Work item :: Filter the entries for lines with the word "ChildItem".

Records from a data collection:
Segment Open
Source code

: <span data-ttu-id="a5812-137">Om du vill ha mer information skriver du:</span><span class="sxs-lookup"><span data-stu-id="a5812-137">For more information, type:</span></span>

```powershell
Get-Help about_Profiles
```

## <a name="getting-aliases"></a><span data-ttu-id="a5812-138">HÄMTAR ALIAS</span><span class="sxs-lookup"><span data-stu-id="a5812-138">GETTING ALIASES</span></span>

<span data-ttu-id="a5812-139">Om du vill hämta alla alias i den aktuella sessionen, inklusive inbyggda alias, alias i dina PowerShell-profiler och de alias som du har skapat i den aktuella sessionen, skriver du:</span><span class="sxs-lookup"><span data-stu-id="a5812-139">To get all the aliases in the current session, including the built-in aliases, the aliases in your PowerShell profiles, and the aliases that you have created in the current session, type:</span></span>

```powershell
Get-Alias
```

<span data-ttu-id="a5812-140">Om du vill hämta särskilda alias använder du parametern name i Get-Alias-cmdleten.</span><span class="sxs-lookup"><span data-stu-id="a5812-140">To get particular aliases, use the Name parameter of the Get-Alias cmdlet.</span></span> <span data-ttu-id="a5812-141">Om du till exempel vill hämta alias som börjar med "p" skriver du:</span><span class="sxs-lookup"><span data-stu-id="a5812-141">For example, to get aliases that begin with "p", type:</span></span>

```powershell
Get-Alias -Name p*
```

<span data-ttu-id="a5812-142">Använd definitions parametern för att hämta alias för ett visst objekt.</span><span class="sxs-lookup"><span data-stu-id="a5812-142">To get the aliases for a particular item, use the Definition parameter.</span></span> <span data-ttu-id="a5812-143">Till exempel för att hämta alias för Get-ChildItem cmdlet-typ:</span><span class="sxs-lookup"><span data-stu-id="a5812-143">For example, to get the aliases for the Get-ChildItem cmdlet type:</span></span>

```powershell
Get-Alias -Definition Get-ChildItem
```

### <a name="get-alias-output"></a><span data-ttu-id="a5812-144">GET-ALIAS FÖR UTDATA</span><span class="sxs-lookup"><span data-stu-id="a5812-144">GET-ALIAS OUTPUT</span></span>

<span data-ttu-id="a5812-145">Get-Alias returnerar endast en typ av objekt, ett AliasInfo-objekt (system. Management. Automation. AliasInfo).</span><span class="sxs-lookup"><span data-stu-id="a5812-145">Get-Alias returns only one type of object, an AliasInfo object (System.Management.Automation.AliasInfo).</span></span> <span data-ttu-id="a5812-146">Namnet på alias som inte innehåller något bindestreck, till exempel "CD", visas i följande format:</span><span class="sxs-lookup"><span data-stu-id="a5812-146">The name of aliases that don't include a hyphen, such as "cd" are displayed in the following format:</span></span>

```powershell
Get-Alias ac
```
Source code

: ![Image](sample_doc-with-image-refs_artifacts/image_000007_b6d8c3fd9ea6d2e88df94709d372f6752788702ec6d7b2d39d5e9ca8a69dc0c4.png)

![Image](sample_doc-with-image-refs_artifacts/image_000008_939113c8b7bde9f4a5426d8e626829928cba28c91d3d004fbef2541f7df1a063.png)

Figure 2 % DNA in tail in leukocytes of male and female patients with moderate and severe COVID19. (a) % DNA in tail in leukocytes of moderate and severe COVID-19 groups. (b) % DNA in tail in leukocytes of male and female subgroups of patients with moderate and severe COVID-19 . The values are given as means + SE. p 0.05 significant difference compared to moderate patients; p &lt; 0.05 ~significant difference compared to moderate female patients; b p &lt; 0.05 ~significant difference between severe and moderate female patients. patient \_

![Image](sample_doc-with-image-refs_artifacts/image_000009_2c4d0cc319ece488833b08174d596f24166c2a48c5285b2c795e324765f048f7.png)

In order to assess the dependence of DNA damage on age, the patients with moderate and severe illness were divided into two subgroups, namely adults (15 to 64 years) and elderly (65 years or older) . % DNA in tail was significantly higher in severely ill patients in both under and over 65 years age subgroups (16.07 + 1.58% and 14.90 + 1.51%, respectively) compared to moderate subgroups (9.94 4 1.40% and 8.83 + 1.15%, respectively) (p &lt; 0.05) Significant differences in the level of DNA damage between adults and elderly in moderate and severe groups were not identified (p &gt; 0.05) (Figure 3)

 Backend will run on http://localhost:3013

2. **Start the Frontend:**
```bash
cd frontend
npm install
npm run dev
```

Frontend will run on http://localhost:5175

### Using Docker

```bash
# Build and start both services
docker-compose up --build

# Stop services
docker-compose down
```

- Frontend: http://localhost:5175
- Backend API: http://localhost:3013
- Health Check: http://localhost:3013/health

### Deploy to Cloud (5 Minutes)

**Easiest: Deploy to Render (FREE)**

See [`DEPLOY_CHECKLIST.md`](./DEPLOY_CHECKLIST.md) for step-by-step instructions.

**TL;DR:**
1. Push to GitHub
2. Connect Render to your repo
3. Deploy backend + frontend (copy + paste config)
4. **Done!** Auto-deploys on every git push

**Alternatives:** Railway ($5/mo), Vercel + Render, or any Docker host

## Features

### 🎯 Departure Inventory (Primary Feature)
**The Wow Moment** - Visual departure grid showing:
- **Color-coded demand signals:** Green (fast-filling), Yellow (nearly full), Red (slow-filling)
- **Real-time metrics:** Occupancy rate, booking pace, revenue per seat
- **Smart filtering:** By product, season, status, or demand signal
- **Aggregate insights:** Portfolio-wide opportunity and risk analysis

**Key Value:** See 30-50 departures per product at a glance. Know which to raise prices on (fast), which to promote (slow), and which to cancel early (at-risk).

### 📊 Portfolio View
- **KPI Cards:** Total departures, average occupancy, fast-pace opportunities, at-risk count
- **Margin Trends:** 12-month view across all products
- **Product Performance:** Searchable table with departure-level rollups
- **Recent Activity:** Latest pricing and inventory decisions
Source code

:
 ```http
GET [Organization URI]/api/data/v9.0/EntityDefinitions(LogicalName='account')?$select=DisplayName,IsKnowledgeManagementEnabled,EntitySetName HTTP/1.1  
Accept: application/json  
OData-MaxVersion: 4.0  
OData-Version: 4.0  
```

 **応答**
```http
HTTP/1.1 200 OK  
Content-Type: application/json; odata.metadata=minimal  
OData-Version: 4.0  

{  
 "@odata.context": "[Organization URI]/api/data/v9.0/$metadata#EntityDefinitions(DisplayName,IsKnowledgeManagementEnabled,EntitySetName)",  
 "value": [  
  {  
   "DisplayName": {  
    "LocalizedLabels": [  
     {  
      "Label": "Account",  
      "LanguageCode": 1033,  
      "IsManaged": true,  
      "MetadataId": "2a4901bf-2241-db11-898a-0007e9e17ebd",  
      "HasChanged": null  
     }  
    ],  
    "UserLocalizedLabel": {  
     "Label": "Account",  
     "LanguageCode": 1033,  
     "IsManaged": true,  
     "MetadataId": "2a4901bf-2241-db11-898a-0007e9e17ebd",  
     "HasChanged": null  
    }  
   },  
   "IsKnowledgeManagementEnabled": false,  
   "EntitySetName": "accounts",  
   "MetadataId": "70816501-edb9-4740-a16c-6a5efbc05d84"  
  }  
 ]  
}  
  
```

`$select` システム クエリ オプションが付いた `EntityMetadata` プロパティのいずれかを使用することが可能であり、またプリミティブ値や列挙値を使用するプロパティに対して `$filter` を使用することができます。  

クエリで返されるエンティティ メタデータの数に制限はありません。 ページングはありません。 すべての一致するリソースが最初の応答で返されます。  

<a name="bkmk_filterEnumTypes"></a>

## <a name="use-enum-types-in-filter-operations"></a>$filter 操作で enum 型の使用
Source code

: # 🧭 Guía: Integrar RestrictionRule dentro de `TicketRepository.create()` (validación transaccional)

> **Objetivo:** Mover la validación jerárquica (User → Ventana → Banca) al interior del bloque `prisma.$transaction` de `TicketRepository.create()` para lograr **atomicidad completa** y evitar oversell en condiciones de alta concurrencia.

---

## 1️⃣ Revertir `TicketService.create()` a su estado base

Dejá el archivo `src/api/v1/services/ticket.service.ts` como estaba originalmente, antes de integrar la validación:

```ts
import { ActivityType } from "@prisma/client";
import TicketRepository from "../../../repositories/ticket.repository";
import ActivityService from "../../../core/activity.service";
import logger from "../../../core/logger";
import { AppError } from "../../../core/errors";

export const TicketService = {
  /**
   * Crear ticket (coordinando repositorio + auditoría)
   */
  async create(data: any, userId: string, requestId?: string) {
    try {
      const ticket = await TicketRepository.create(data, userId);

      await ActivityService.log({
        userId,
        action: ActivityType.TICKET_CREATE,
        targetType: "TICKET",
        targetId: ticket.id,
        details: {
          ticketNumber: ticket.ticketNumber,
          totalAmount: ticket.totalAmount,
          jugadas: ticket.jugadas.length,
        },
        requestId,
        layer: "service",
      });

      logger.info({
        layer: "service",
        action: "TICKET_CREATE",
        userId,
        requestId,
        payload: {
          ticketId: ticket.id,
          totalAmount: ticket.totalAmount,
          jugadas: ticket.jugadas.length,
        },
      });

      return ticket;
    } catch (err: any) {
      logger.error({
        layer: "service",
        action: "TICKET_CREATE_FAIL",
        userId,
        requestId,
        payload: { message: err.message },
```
Segment Closed
Answer section ::
<span data-ttu-id="a5812-142">Använd definitions parametern för att hämta alias för ett visst objekt.</span><span class="sxs-lookup"><span data-stu-id="a5812-142">To get the aliases for a particular item, use the Definition parameter.</span></span> <span data-ttu-id="a5812-143">Till exempel för att hämta alias för Get-ChildItem cmdlet-typ:</span><span class="sxs-lookup"><span data-stu-id="a5812-143">For example, to get the aliases for the Get-ChildItem cmdlet type:</span></span>
Get-Alias -Definition Get-ChildItem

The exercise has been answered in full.